- **Exercise materials**
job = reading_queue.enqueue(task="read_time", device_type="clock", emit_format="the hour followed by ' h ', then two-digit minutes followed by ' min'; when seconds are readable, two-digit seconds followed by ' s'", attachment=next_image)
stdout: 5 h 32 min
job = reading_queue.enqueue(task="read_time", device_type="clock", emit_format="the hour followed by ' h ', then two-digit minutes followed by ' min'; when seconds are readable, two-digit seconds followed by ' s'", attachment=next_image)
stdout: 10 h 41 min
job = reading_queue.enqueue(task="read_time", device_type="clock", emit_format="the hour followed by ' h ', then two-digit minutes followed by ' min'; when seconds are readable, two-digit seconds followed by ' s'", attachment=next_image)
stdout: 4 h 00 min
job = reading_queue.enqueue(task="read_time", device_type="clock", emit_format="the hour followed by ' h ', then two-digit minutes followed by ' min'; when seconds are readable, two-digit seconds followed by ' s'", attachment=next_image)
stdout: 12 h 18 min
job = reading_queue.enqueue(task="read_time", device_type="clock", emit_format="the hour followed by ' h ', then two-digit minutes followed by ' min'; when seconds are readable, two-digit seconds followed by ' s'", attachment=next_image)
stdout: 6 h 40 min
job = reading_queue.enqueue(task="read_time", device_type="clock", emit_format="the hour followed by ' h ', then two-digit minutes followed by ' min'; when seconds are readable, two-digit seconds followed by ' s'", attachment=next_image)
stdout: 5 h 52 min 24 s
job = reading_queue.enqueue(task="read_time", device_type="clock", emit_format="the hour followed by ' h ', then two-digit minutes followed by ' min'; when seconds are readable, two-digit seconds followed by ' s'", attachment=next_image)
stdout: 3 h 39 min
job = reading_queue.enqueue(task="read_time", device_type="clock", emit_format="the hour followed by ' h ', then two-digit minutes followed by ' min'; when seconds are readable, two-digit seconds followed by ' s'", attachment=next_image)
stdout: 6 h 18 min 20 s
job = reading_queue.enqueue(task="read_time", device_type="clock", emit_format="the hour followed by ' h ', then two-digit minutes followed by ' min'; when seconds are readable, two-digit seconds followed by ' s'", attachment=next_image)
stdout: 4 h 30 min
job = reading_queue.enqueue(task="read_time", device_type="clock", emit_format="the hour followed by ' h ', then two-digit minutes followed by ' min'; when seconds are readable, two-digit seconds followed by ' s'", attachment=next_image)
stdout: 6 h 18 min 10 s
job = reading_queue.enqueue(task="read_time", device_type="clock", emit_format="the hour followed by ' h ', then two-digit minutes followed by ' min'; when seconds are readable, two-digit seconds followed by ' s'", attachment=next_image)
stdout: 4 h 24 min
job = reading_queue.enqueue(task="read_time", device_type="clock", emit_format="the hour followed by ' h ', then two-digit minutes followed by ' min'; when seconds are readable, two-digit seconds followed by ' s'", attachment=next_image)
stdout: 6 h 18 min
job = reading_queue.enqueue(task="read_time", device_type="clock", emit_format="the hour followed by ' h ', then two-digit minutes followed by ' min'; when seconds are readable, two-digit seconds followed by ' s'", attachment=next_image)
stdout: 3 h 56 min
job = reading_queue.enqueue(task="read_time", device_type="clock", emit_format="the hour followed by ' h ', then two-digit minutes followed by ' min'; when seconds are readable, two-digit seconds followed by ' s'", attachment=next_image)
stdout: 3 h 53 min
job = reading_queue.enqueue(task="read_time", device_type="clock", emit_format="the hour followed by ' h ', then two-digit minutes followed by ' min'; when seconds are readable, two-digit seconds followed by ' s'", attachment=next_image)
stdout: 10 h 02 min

- **Set exercise**
Turn the entries from the first line up to and including the line with "stdout: 4 h 00 min" into a numbered list, leaving out any blank lines.

- **Task output**
1. job = reading_queue.enqueue(task="read_time", device_type="clock", emit_format="the hour followed by ' h ', then two-digit minutes followed by ' min'; when seconds are readable, two-digit seconds followed by ' s'", attachment=next_image)
2. stdout: 5 h 32 min
3. job = reading_queue.enqueue(task="read_time", device_type="clock", emit_format="the hour followed by ' h ', then two-digit minutes followed by ' min'; when seconds are readable, two-digit seconds followed by ' s'", attachment=next_image)
4. stdout: 10 h 41 min
5. job = reading_queue.enqueue(task="read_time", device_type="clock", emit_format="the hour followed by ' h ', then two-digit minutes followed by ' min'; when seconds are readable, two-digit seconds followed by ' s'", attachment=next_image)
6. stdout: 4 h 00 min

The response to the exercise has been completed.